▶ _Records excerpted from a collection_
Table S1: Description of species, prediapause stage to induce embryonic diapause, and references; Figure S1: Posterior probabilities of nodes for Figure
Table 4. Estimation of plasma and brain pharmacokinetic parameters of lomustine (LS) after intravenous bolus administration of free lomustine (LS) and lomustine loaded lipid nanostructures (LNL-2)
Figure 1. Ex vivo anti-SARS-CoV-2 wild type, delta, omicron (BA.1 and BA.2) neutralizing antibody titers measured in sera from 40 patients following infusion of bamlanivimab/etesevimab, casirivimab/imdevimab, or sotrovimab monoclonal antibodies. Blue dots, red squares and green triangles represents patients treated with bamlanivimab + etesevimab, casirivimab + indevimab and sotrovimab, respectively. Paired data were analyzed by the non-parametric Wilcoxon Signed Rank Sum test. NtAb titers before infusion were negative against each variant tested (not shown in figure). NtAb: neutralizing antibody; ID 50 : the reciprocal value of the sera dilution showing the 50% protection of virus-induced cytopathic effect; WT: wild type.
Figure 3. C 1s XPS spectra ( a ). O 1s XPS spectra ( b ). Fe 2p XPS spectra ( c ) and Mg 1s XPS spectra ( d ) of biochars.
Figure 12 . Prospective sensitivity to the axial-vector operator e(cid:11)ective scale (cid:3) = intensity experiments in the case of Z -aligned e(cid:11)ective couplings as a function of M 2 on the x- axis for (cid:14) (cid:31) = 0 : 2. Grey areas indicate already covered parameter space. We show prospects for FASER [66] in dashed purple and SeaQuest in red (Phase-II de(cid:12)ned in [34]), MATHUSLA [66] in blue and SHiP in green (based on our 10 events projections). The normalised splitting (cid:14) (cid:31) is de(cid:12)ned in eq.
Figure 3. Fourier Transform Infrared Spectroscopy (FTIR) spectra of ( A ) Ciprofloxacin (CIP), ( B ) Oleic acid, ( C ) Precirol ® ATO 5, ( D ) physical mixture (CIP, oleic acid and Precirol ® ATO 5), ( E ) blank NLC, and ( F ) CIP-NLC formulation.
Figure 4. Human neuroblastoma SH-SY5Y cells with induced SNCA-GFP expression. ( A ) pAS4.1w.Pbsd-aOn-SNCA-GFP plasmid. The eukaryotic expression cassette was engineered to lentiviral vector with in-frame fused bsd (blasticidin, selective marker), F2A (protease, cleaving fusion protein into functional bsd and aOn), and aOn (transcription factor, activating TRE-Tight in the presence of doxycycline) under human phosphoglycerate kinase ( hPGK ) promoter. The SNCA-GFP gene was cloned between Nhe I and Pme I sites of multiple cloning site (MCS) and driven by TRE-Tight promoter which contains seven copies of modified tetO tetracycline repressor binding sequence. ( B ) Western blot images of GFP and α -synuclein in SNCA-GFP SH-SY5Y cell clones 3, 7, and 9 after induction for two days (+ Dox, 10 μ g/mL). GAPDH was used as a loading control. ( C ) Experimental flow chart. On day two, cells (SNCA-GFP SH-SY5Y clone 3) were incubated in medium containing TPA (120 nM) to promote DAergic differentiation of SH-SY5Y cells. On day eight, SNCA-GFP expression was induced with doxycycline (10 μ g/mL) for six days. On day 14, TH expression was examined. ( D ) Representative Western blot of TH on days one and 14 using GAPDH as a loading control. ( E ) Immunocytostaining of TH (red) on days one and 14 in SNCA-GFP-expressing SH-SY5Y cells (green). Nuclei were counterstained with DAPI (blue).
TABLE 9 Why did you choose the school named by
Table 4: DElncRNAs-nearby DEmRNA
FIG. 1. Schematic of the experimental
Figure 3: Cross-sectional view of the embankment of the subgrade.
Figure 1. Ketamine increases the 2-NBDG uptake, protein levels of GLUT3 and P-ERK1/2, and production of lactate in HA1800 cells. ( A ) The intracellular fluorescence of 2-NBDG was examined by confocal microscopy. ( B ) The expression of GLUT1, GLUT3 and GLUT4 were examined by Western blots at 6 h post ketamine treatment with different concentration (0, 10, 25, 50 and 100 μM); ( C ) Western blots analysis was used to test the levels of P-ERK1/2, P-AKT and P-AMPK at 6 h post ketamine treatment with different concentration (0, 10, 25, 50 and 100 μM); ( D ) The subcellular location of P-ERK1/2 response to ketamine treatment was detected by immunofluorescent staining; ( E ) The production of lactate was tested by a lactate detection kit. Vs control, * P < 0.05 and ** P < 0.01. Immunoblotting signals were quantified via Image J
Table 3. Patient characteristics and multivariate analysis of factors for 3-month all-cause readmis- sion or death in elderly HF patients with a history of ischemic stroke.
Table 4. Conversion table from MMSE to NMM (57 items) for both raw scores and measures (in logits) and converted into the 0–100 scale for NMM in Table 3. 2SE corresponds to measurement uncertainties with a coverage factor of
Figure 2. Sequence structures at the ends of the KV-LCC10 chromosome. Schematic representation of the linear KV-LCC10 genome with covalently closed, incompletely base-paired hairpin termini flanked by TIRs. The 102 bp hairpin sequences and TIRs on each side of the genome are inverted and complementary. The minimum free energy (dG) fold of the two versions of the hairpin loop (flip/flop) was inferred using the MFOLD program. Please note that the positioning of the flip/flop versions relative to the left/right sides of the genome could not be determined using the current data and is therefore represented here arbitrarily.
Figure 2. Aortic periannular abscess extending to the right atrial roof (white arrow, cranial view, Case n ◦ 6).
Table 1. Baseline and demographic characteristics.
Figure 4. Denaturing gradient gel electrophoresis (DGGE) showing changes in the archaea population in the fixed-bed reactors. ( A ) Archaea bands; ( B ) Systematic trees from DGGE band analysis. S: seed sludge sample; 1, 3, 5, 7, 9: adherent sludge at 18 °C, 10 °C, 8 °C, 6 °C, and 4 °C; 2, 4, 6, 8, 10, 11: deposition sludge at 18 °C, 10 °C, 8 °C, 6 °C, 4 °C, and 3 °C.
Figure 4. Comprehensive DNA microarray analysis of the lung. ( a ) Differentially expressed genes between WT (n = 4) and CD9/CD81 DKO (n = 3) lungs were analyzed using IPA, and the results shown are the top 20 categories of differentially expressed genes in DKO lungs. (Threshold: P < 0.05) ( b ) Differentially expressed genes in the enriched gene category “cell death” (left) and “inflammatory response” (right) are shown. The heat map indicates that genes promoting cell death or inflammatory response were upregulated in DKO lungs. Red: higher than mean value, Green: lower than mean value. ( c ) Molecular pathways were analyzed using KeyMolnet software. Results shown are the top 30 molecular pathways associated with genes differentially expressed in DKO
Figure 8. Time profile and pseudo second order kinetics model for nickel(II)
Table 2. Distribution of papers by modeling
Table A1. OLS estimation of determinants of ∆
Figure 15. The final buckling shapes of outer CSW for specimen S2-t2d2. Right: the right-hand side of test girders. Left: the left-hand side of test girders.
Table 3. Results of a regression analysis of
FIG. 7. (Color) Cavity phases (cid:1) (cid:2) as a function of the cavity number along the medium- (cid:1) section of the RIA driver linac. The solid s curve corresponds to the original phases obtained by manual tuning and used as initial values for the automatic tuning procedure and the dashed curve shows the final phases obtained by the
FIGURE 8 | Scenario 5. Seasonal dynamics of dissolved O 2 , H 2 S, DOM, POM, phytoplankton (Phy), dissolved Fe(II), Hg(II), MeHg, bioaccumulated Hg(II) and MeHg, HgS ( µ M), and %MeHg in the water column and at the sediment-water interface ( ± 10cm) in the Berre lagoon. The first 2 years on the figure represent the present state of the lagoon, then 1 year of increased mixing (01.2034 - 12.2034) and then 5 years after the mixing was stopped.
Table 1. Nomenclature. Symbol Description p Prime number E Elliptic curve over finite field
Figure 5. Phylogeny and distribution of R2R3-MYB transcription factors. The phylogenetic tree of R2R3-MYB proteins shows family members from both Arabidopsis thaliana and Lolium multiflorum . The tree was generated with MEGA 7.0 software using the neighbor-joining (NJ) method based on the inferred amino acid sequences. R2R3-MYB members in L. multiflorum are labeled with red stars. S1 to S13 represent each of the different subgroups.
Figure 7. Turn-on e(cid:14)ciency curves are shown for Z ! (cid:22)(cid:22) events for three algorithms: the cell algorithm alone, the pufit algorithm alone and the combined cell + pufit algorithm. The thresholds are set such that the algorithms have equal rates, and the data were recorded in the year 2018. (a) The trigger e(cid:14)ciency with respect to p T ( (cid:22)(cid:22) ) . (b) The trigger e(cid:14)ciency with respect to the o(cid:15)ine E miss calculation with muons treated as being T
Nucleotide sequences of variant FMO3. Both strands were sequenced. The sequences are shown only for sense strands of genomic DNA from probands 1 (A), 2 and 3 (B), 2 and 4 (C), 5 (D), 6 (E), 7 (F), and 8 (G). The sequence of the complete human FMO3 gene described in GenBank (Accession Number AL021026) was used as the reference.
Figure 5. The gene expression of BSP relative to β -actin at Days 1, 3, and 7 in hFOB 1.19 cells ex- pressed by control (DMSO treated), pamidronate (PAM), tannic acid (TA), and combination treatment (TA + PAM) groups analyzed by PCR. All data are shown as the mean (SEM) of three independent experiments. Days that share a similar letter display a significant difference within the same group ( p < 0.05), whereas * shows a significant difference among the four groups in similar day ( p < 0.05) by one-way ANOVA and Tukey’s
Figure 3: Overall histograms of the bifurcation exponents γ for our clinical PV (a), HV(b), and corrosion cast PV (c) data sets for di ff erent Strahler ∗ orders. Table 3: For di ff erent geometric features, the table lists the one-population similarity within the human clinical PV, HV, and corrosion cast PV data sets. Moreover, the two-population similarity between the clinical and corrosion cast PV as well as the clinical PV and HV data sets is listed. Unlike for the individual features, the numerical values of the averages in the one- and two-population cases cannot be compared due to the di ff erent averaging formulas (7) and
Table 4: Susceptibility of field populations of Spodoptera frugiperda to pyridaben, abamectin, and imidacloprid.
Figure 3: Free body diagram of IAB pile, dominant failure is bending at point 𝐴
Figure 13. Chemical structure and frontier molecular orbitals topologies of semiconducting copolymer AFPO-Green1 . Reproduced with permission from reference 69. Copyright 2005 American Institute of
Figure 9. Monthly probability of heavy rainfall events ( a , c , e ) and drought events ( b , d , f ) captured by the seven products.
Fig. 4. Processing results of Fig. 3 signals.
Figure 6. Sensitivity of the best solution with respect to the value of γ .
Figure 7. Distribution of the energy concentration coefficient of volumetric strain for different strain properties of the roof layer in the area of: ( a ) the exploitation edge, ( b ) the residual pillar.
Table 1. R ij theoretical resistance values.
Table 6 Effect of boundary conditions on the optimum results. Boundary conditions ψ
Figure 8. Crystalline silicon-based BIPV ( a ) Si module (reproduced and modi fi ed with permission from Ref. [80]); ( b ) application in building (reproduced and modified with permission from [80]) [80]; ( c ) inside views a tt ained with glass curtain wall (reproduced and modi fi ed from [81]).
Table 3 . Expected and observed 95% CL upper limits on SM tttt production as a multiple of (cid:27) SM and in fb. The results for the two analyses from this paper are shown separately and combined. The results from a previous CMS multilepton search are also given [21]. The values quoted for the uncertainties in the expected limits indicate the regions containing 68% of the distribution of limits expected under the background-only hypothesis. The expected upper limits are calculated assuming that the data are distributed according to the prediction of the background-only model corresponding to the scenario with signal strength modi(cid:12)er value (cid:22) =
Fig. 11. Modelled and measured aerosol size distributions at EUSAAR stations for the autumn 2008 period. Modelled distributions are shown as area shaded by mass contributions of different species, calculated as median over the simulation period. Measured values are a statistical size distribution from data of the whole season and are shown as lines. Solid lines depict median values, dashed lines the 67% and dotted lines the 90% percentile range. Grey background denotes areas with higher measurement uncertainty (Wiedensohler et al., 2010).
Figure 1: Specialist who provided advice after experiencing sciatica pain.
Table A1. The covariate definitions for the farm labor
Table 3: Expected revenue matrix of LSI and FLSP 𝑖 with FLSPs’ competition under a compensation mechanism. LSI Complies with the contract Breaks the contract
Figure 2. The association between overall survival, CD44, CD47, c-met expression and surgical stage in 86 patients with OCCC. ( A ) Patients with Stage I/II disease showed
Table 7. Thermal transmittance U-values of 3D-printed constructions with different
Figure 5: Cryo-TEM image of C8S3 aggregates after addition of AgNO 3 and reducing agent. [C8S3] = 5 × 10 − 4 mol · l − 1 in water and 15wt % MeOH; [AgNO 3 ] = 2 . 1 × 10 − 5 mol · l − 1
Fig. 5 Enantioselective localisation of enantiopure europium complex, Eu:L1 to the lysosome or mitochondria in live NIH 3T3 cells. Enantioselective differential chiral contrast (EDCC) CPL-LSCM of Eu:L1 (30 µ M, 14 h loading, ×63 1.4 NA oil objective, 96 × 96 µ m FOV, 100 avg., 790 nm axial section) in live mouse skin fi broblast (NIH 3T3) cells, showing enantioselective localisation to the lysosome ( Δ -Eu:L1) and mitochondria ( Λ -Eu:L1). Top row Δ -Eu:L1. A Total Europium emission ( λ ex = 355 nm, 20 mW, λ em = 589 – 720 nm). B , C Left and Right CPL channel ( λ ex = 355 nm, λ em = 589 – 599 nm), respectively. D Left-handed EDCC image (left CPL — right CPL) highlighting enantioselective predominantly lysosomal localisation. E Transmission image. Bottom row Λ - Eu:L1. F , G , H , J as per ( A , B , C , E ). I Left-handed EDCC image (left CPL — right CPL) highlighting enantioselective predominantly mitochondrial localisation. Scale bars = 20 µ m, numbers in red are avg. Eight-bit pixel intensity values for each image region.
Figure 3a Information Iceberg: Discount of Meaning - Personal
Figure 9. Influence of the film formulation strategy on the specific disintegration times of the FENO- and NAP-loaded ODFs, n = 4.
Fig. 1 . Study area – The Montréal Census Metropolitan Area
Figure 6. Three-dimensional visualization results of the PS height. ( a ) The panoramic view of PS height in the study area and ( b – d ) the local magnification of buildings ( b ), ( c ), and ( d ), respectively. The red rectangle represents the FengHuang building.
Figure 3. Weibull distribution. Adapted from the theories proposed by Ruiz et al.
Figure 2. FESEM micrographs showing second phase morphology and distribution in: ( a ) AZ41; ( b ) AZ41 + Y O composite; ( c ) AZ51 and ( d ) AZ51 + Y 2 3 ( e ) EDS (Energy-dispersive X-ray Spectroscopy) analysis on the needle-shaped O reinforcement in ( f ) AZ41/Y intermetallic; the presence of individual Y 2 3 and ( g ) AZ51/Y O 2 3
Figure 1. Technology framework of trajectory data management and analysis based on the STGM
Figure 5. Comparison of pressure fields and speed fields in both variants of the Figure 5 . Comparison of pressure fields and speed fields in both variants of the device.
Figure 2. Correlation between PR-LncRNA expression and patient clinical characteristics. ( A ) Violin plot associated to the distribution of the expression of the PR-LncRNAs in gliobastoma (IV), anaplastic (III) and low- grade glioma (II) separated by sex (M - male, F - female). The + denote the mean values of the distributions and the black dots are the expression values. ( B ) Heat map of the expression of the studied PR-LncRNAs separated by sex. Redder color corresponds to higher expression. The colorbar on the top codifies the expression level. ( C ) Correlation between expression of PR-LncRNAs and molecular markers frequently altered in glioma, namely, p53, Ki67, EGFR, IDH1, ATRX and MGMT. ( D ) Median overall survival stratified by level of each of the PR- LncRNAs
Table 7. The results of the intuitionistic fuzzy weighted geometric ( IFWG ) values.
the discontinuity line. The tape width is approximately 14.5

▶ _WHAT IS NEEDED_
Find the string "formulation" in the entries above and return each line that holds it.

▶ _OUTPUT OF THE TASK_
Figure 3. Fourier Transform Infrared Spectroscopy (FTIR) spectra of ( A ) Ciprofloxacin (CIP), ( B ) Oleic acid, ( C ) Precirol ® ATO 5, ( D ) physical mixture (CIP, oleic acid and Precirol ® ATO 5), ( E ) blank NLC, and ( F ) CIP-NLC formulation.
Figure 9. Influence of the film formulation strategy on the specific disintegration times of the FENO- and NAP-loaded ODFs, n = 4.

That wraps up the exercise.